Steady state free precession remains the workhorse for the evaluation of cardiac function. Atlas based methods have been used to examine the shape differences related to risk factors in the asymptomatic population, and developing disease. In the area of strain imaging, DENSE and SPAMM as well as SSFP feature tracking enable estimation of myocardial strain [2]. Recent advances in machine learning enable more automated analysis [3].

Conclusions

Cardiovascular MRI offers a variety of techniques for the evaluation of cardiac performance.

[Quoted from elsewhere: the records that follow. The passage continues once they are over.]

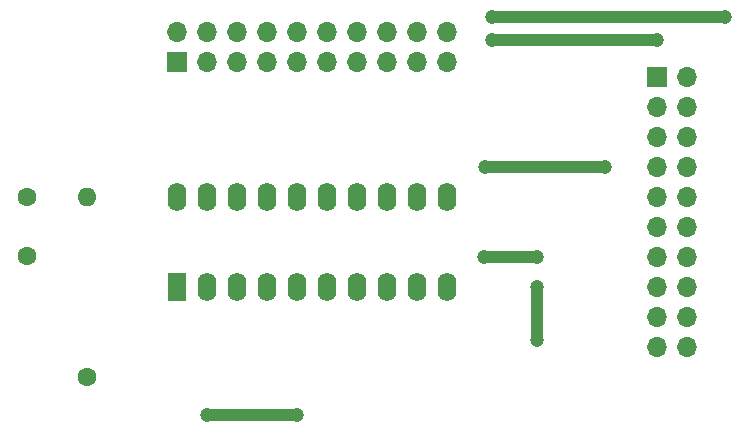
<source format=gbr>
%TF.GenerationSoftware,KiCad,Pcbnew,5.0.2-bee76a0~70~ubuntu18.04.1*%
%TF.CreationDate,2020-11-23T14:52:47+01:00*%
%TF.ProjectId,Carte_L298,43617274-655f-44c3-9239-382e6b696361,rev?*%
%TF.SameCoordinates,Original*%
%TF.FileFunction,Copper,L1,Top*%
%TF.FilePolarity,Positive*%
%FSLAX46Y46*%
G04 Gerber Fmt 4.6, Leading zero omitted, Abs format (unit mm)*
G04 Created by KiCad (PCBNEW 5.0.2-bee76a0~70~ubuntu18.04.1) date lun. 23 nov. 2020 14:52:47 CET*
%MOMM*%
%LPD*%
G01*
G04 APERTURE LIST*
%TA.AperFunction,ComponentPad*%
%ADD10C,1.600000*%
%TD*%
%TA.AperFunction,ComponentPad*%
%ADD11O,1.600000X1.600000*%
%TD*%
%TA.AperFunction,ComponentPad*%
%ADD12R,1.700000X1.700000*%
%TD*%
%TA.AperFunction,ComponentPad*%
%ADD13O,1.700000X1.700000*%
%TD*%
%TA.AperFunction,ComponentPad*%
%ADD14R,1.600000X2.400000*%
%TD*%
%TA.AperFunction,ComponentPad*%
%ADD15O,1.600000X2.400000*%
%TD*%
%TA.AperFunction,ViaPad*%
%ADD16C,1.200000*%
%TD*%
%TA.AperFunction,Conductor*%
%ADD17C,1.000000*%
%TD*%
G04 APERTURE END LIST*
D10*
%TO.P,R3,1*%
%TO.N,5V_C*%
X78105000Y-93345000D03*
D11*
%TO.P,R3,2*%
%TO.N,Net-(C1-Pad1)*%
X78105000Y-78105000D03*
%TD*%
D12*
%TO.P,J5,1*%
%TO.N,SenseA_C*%
X126365000Y-67945000D03*
D13*
%TO.P,J5,2*%
X128905000Y-67945000D03*
%TO.P,J5,3*%
%TO.N,IN1_C*%
X126365000Y-70485000D03*
%TO.P,J5,4*%
X128905000Y-70485000D03*
%TO.P,J5,5*%
%TO.N,EnA_C*%
X126365000Y-73025000D03*
%TO.P,J5,6*%
X128905000Y-73025000D03*
%TO.P,J5,7*%
%TO.N,IN2_C*%
X126365000Y-75565000D03*
%TO.P,J5,8*%
X128905000Y-75565000D03*
%TO.P,J5,9*%
%TO.N,GND_C*%
X126365000Y-78105000D03*
%TO.P,J5,10*%
X128905000Y-78105000D03*
%TO.P,J5,11*%
%TO.N,5V_C*%
X126365000Y-80645000D03*
%TO.P,J5,12*%
X128905000Y-80645000D03*
%TO.P,J5,13*%
%TO.N,IN3_C*%
X126365000Y-83185000D03*
%TO.P,J5,14*%
X128905000Y-83185000D03*
%TO.P,J5,15*%
%TO.N,EnB_C*%
X126365000Y-85725000D03*
%TO.P,J5,16*%
X128905000Y-85725000D03*
%TO.P,J5,17*%
%TO.N,IN4_C*%
X126365000Y-88265000D03*
%TO.P,J5,18*%
X128905000Y-88265000D03*
%TO.P,J5,19*%
%TO.N,SenseB_C*%
X126365000Y-90805000D03*
%TO.P,J5,20*%
X128905000Y-90805000D03*
%TD*%
%TO.P,J4,20*%
%TO.N,SenseB_C*%
X108585000Y-64135000D03*
%TO.P,J4,19*%
%TO.N,SenseA_C*%
X108585000Y-66675000D03*
%TO.P,J4,18*%
%TO.N,ENABLE*%
X106045000Y-64135000D03*
%TO.P,J4,17*%
X106045000Y-66675000D03*
%TO.P,J4,16*%
%TO.N,CONTROL*%
X103505000Y-64135000D03*
%TO.P,J4,15*%
X103505000Y-66675000D03*
%TO.P,J4,14*%
%TO.N,5V_C*%
X100965000Y-64135000D03*
%TO.P,J4,13*%
X100965000Y-66675000D03*
%TO.P,J4,12*%
%TO.N,GND_C*%
X98425000Y-64135000D03*
%TO.P,J4,11*%
X98425000Y-66675000D03*
%TO.P,J4,10*%
%TO.N,VREF_C*%
X95885000Y-64135000D03*
%TO.P,J4,9*%
X95885000Y-66675000D03*
%TO.P,J4,8*%
%TO.N,CW*%
X93345000Y-64135000D03*
%TO.P,J4,7*%
X93345000Y-66675000D03*
%TO.P,J4,6*%
%TO.N,CLOCK*%
X90805000Y-64135000D03*
%TO.P,J4,5*%
X90805000Y-66675000D03*
%TO.P,J4,4*%
%TO.N,HALF*%
X88265000Y-64135000D03*
%TO.P,J4,3*%
X88265000Y-66675000D03*
%TO.P,J4,2*%
%TO.N,RESET*%
X85725000Y-64135000D03*
D12*
%TO.P,J4,1*%
X85725000Y-66675000D03*
%TD*%
D14*
%TO.P,U2,1*%
%TO.N,Net-(U2-Pad1)*%
X85725000Y-85725000D03*
D15*
%TO.P,U2,11*%
%TO.N,CONTROL*%
X108585000Y-78105000D03*
%TO.P,U2,2*%
%TO.N,GND_C*%
X88265000Y-85725000D03*
%TO.P,U2,12*%
%TO.N,5V_C*%
X106045000Y-78105000D03*
%TO.P,U2,3*%
%TO.N,Net-(U2-Pad3)*%
X90805000Y-85725000D03*
%TO.P,U2,13*%
%TO.N,GND_C*%
X103505000Y-78105000D03*
%TO.P,U2,4*%
%TO.N,IN1_C*%
X93345000Y-85725000D03*
%TO.P,U2,14*%
%TO.N,GND_C*%
X100965000Y-78105000D03*
%TO.P,U2,5*%
%TO.N,EnA_C*%
X95885000Y-85725000D03*
%TO.P,U2,15*%
%TO.N,VREF_C*%
X98425000Y-78105000D03*
%TO.P,U2,6*%
%TO.N,IN2_C*%
X98425000Y-85725000D03*
%TO.P,U2,16*%
%TO.N,Net-(C1-Pad1)*%
X95885000Y-78105000D03*
%TO.P,U2,7*%
%TO.N,IN3_C*%
X100965000Y-85725000D03*
%TO.P,U2,17*%
%TO.N,CW*%
X93345000Y-78105000D03*
%TO.P,U2,8*%
%TO.N,EnB_C*%
X103505000Y-85725000D03*
%TO.P,U2,18*%
%TO.N,CLOCK*%
X90805000Y-78105000D03*
%TO.P,U2,9*%
%TO.N,IN4_C*%
X106045000Y-85725000D03*
%TO.P,U2,19*%
%TO.N,HALF*%
X88265000Y-78105000D03*
%TO.P,U2,10*%
%TO.N,ENABLE*%
X108585000Y-85725000D03*
%TO.P,U2,20*%
%TO.N,RESET*%
X85725000Y-78105000D03*
%TD*%
D10*
%TO.P,C1,1*%
%TO.N,Net-(C1-Pad1)*%
X73025000Y-78105000D03*
%TO.P,C1,2*%
%TO.N,GND_C*%
X73025000Y-83105000D03*
%TD*%
D16*
%TO.N,SenseB_C*%
X132080000Y-62865000D03*
X112395000Y-62865000D03*
%TO.N,SenseA_C*%
X126365000Y-64770004D03*
X112394996Y-64770004D03*
%TO.N,EnA_C*%
X88265000Y-96520000D03*
X95885000Y-96520000D03*
%TO.N,IN2_C*%
X111760000Y-75565000D03*
X121920000Y-75565000D03*
%TO.N,IN3_C*%
X116205000Y-83185000D03*
X111729990Y-83185000D03*
%TO.N,EnB_C*%
X116205000Y-90170000D03*
X116205004Y-85725000D03*
%TD*%
D17*
%TO.N,SenseB_C*%
X112395000Y-62865000D02*
X132080000Y-62865000D01*
%TO.N,SenseA_C*%
X112394996Y-64770004D02*
X126365000Y-64770004D01*
%TO.N,EnA_C*%
X95885000Y-96520000D02*
X88265000Y-96520000D01*
%TO.N,IN2_C*%
X111760000Y-75565000D02*
X121920000Y-75565000D01*
%TO.N,IN3_C*%
X111729990Y-83185000D02*
X116205000Y-83185000D01*
%TO.N,EnB_C*%
X116205004Y-85725000D02*
X116205004Y-90169996D01*
X116205004Y-90169996D02*
X116205000Y-90170000D01*
%TD*%
M02*

</source>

The high accuracy and precision of MRI, combined with the ability to image all areas of the heart with equal fidelity and provide a variety of contrast mechanisms, have led to an increasing application in research and clinical studies.

Acknowledgements

No acknowledgement found.

References

[1] X. Zhang, P. Medrano-Gracia, B. Ambale-Venkatesh, D. A. Bluemke, B. R. Cowan, J. P. Finn, et al., "Orthogonal decomposition of left ventricular remodelling in myocardial infarction," Gigascience, Feb 06 2017.

[2] A. A. Young, B. Li, R. S. Kirton, and B. R. Cowan, "Generalized spatiotemporal myocardial strain analysis for DENSE and SPAMM imaging," Magn Reson Med, Aug 29 2011.

[3] M. R. Avendi, A. Kheradvar, and H. Jafarkhani, "A combined deep-learning and deformable-model approach to fully automatic segmentation of the left ventricle in cardiac MRI," Med Image Anal, vol. 30, pp. 108-19, May 2016.